04Ce que la LF 2026 attend du rapport d'évaluation
Jusqu'ici, dans une logique IFI ou de transmission, le rapport d'évaluation servait essentiellement à étayer une valeur déclarée. Sous régime 235 ter C, il prend une fonction supplémentaire : qualifier juridiquement la situation de l'actif. L'actif est-il dans l'assiette ou en dehors ? Le loyer pratiqué est-il conforme à la valeur locative de marché ? En cas de mise à disposition à un associé, l'écart justifie-t-il un retraitement, et de quel montant ?
Cette fonction qualificative impose au rapport : une indépendance complète vis-à-vis du donneur d'ordre (l'attestation d'une agence en charge de la commercialisation n'a pas la valeur probante d'un rapport d'expert indépendant) ; un référentiel méthodologique reconnu (IVS, EVS, certifications RICS, REV-TEGoVA, CNEJI) ; une traçabilité des comparables, chacun identifiable et reconstituable par un tiers ; et une double conclusion explicite, valeur vénale et valeur locative, avec leur cohérence interne.
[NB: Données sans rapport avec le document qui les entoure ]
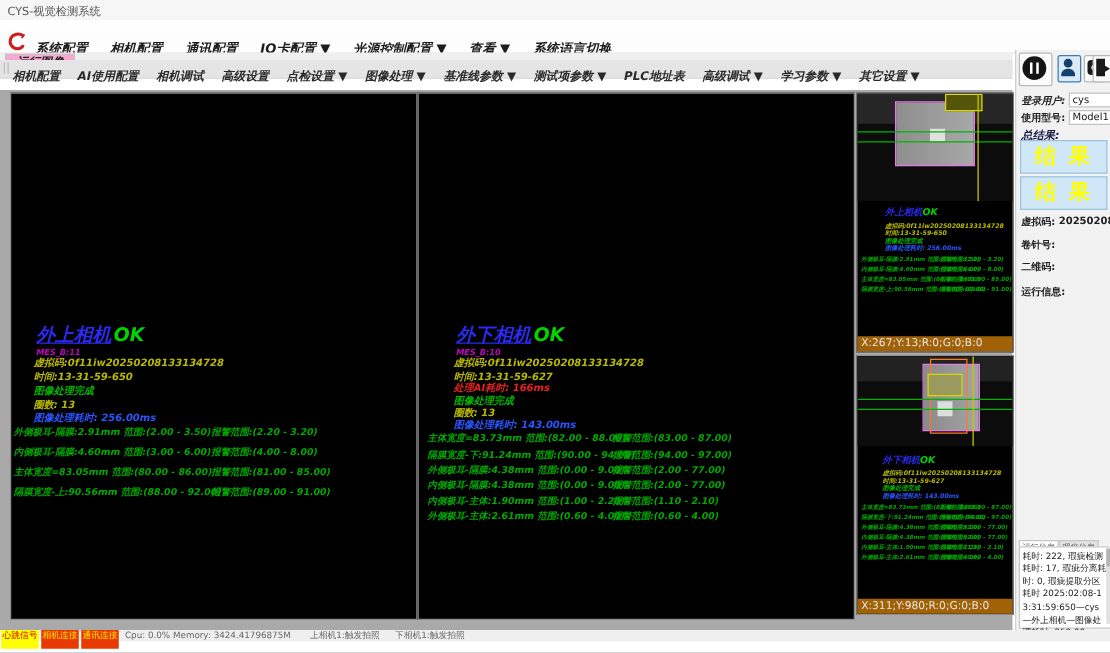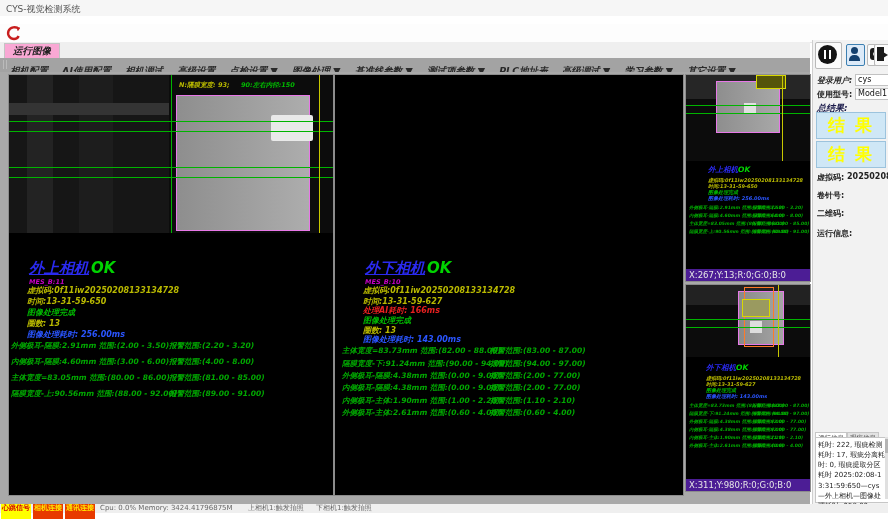"系统配置 相机配置 通讯配置 IO卡配置 ▼" span.menu-items { html: none -> <span> <span>系统配置</span> <span>相机配置</span> <span>通讯配置</span> <span>IO卡配置 ▼</span> <span>光源控制配置 ▼</span> <span>查看 ▼</span> <span>系统语言切换</span> </span> }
05Au-delà de la 235 ter C : une grille qui s'élargit
Le pacte Dutreil resserré (article 8 LF 2026) impose désormais d'isoler, dans la valeur des titres transmis, la fraction représentative d'actifs non exclusivement affectés à l'activité professionnelle depuis au moins trois ans. Cette ventilation actif par actif mobilise à nouveau la valeur locative comme critère de qualification : un bien mis à disposition à des conditions sous-marché peut être regardé comme non affecté à l'activité.
Le régime de l'apport-cession (article 150-0 B ter, modifié par l'article 11 de la LF 2026) durcit les conditions du report d'imposition : délai de réinvestissement porté à trois ans, seuil minimal à 70 %, conservation de cinq ans, et exclusion explicite de la gestion du patrimoine immobilier propre du périmètre des activités éligibles. Là encore, la qualification d'un actif comme professionnel ou patrimonial passe pour partie par l'analyse des conditions économiques de son exploitation.
La LF 2026 n'a pas créé un dispositif isolé : elle a installé une grille de lecture nouvelle, dans laquelle la valeur locative cesse d'être une donnée comptable pour devenir un élément de qualification fiscale autonome.
Sous régime 235 ter C, il prend une fonction supplémentaire : qualifier juridiquement la situation de l'actif.